Brand Advisory: Goldman Sachs and Morgan Stanley

The Marketing Doctor says:


Goldman Sachs and Morgan Stanley Make a Brand Mistake

The outcome of our current financial crisis is far from clear, but one thing is obvious to the Marketing Doctor: Morgan Stanley and Goldman Sachs have made a big mistake by turning themselves into commercial banks.


Unfortunately, I think theirs is a case of branding by desperation —never a good idea.


Here’s why:


1)  Morgan Stanley’s and Goldman Sachs’ brands have basically gone from being market leaders in one field (investment banking) to being rank beginners in another (commercial banking).  Their brands appeal to professional money people, not the man, woman or small business on Main Street.  Marketing is all about satisfying your customer’s needs, and Main Street has never really been part of the mix for these two companies.

There is also one huge difference between the two fields: risk.  As Warren Buffett once famously said: the CEO of a commercial bank ought to have a deep aversion to risk.  The opposite is true of the investment banker who embraces risk and higher returns.


2)  Neither Morgan Stanley nor Goldman Sachs have experience operating as commercial banks, even though both have the wherewithal to quickly ramp up these businesses (Goldman Sachs already has $20 billion in customer deposits and is reportedly creating GS Bank USA, which will have more than $150 billion in assets, making it one of the 10 largest banks in the U.S.) 

Both Goldman and Morgan Stanley will probably expand through acquisitions (beware regional banks, see this take from 
Bloomberg).  If they do, I hope they let these banks do what they do best and contribute to the revenue stream with minimal interference from above.  In other words, let these brands be themselves without trying to “improve” them.  Even so, neither company’s core characteristics match those of commercial banking.


3)  Neither company has a brand identity in commercial banking.  This might not have mattered even a few years ago, when commercial banks were expanding into financial monsters doing all sorts of different businesses; but times have suddenly changed, and we’re probably heading back to the old-fashioned banking model. (Either that or government ownership of most banks!)

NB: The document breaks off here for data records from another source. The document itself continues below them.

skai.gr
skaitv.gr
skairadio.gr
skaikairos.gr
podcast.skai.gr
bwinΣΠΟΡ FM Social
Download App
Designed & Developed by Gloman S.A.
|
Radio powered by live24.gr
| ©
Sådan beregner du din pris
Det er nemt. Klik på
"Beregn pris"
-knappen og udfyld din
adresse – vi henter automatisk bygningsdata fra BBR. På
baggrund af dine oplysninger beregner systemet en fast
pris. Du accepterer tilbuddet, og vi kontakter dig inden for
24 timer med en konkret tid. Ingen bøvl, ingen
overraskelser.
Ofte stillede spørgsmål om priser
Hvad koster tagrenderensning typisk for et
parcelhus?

In the financially conservative period ahead (i.e., emphasis on thrift and savings), Morgan Stanley and Goldman Sachs will be competing with established brands (i.e., Bank of America) who are already well on the road to growing their customer deposits. And how are they going to get customer deposits: open up branches, advertising, purely Internet banking?  Most likely, as mentioned above, it will be expansion through acquisitions of other brands; but it's not as if they are commercial banking conglomerates that can then fold these acquisitions into one unified brand that already has an established identity with consumers.  In short, the brands will be schizoid —great reputation in investment banking (wholesale); neglibile or negative rep on the retail banking side.  At best, they’ll be seen as risk takers who had no choice but to change their business model; and it’s never good to do a brand extension against your will.


While this move to become commercial banks might be absolutely necessary for their continued independence, it comes at a cost of much heavier regulation and a change in brand identity that will likely hurt their core businesses, which will continue to be investment banking.

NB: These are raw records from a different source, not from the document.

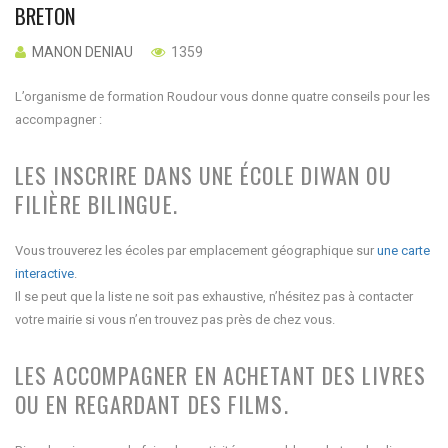
BRETON
MANON DENIAU
1359
L’organisme de formation Roudour vous donne quatre conseils pour les
accompagner :
LES INSCRIRE DANS UNE ÉCOLE DIWAN OU
FILIÈRE BILINGUE.
Vous trouverez les écoles par emplacement géographique sur
une carte
interactive
.
Il se peut que la liste ne soit pas exhaustive, n’hésitez pas à contacter
votre mairie si vous n’en trouvez pas près de chez vous.
LES ACCOMPAGNER EN ACHETANT DES LIVRES
OU EN REGARDANT DES FILMS.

From a brand perspective, I would say that Goldman Sachs and Morgan Stanley’s move smacks of desperation and confusion about their brand identity while putting their brands in competition with much more established brands and in conflict with their very own investment banking DNA.


If they are smart moving forward —and both of these companies have historically been very smart— then they will navigate these tricky marketing waters —but the situation is far from ideal.  This is because if you are a company that subscribes to the marketing concept, you identify your Target Market and provide it with the products it wants.  You could argue that going public was Goldman Sachs’ first marketing mistake because it made it subject to the whims of the stock market. (Their current situation wouldn’t even be happening if they weren’t public.)  Both companies need a marketing bypass, and that means figuring out who their Target Market is for the near- to long-term and then meeting its needs.


A little bit of history.  The photo above shows FDR signing the Glass-Steagall Act in 1933.  What Morgan Stanley and Goldman Sachs are doing is only possible because this rule, which separated commercial banks from investment banks, was overturned in recent years.  Who knows —with all of the cries for regulation, we might see something like it make a comeback (and yet another change for these two brands)!


And remember, it’s always easier when you keep marketing and branding in mind.



TODAY'S TANTILLO TAKEAWAY - 

The worst way to make a brand decision is out of desperation.